This month’s Lunch and Learn covered angles, light, and storytelling. Photographer Rachael Kloss Pawlik covered all of these topics and more in this seminar offered April 11 by the Cooperative Venture Workspace.
Rachael, a member at the Workspace, offered a variety of tips on how good
photography can enhance the image of a small business.
She is a small businesswoman herself as founder of Dragonfly Photography, and she spoke to 10 other small business entrepreneurs, among them a craft jeweler, interior designer, and videographer.
“The business part of it is always a challenge because I’m an artist first,” Rachael said as she started her present Lunch and Learn presentation, the third in a continuing series of peer-to-peer seminars offered by and at the Workspace. Previous seminars included tips on digital marketing and developing a business strategy.
Good photography — on the website and as part of a social media strategy — can help a business’s image, according to Rachael, and she went through a number of factors that contribute to a good photography. Her tips applied to those who take pictures with anything from a smartphone to a point-and-shoot camera to a single-lens reflex model.
She touched on the use of light, the need to tell a story through a photo, and the ways to best compose a photo.
Rachael said she likes to use natural light as much as possible. “Light is everything when you’re taking a photograph,” she said. She doesn’t like direct sunlight — it can create shadow and too much contrast. And she likes cloudy days particularly for portrait photography. “Embrace the gray,” she said. “Clouds act like a giant diffuser.”
Before composing a photo, Rachael encouraged the group to think of what story they want the picture to tell. She encouraged them to think of different angles or distances from which a subject might to photographed.
When it comes to shooting people, she advised to put them at ease and to get them in motion. “Try to break through that initial barrier,” she noted.
In composing a photo, Rachael said she likes to think in terms of the rule of thirds. She went to the whiteboard in the Workspace conference room and drew out a nine-square grid. In photography, the rule of thirds says that you should position the most important elements in your viewfinder along these lines, or at the points where they intersect.
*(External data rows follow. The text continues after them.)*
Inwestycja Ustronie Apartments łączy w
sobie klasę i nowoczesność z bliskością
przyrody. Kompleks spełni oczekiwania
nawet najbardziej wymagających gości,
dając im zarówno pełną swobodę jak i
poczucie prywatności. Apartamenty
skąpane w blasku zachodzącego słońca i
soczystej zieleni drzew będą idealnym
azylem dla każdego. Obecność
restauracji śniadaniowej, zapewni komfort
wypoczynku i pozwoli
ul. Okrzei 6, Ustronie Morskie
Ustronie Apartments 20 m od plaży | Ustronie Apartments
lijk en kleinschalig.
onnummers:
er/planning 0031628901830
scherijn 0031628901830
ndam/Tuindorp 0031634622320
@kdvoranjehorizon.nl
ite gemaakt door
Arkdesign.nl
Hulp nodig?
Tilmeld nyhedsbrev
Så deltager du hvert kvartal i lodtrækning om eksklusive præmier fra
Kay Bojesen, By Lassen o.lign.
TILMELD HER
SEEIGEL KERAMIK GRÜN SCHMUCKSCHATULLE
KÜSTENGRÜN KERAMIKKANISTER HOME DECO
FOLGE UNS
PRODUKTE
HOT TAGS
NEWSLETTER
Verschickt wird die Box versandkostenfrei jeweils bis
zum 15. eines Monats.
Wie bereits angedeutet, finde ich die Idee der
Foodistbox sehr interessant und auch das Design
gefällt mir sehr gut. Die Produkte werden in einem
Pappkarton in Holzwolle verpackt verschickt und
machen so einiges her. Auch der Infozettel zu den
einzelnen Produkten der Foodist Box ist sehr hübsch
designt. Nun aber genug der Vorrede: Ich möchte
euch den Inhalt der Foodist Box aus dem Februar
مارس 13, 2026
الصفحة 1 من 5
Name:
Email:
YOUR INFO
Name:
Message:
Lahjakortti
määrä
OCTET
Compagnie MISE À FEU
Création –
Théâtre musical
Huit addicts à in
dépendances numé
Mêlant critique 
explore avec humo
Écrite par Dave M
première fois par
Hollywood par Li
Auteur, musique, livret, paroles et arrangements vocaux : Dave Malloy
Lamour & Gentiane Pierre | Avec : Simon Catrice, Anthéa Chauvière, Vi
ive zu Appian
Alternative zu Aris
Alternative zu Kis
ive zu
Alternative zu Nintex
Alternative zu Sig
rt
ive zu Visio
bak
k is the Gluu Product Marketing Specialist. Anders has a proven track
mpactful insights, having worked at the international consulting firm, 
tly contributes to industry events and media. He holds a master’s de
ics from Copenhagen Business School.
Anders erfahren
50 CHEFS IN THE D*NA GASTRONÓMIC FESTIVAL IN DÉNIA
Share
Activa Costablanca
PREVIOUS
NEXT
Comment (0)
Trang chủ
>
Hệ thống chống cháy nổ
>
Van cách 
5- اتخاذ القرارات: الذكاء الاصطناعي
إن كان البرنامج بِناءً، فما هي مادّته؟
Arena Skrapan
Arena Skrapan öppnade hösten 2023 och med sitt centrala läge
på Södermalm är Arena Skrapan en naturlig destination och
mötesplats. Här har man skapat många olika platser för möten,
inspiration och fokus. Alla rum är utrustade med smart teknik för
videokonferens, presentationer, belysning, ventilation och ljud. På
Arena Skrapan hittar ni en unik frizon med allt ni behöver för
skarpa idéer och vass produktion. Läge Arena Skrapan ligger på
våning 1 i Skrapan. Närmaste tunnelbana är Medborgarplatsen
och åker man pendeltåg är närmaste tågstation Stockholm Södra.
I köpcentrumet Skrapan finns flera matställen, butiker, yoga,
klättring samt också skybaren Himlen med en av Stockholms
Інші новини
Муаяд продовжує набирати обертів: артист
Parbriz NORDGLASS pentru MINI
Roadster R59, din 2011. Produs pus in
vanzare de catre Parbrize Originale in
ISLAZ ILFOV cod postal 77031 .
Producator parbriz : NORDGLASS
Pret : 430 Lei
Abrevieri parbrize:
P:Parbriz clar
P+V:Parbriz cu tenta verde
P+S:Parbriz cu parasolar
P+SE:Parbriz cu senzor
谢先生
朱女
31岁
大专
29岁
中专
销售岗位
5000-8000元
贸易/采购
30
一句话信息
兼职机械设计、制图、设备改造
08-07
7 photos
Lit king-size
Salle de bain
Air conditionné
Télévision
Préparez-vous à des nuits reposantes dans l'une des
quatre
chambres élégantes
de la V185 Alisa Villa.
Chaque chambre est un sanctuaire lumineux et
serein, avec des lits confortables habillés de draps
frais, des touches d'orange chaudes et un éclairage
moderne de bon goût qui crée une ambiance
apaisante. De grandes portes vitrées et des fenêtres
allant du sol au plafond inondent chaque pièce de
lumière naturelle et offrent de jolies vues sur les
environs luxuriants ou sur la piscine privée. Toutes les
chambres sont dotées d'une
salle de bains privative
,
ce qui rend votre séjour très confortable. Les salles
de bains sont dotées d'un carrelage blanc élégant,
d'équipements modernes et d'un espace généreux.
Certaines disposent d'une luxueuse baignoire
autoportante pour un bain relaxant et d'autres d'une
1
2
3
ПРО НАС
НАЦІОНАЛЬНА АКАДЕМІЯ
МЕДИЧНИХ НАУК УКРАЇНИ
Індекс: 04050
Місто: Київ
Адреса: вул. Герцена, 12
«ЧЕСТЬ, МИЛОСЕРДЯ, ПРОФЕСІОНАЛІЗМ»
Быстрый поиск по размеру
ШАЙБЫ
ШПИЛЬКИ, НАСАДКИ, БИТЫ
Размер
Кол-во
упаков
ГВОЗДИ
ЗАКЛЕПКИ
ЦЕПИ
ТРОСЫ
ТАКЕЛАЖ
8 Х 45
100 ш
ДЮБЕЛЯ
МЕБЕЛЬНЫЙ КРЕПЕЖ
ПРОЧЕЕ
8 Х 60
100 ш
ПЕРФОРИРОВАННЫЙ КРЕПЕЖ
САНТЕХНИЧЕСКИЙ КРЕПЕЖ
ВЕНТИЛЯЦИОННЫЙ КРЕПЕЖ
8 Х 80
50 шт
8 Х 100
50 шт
“Your eyes keep circling around so you look at the whole picture,” she said.
She discussed some technical aspects, such as the use of the f-stop on cameras who aperture can be manually set. And she discussed the use of using a macro lens or setting, particularly on products. “This is where you get your get your cool shots,” she said.
Rachael had participants do some before and after shots of fruit she had them pick at the start of the class. The compositions of the photos of the apples and oranges certainly had a different look for the better when the session was completed.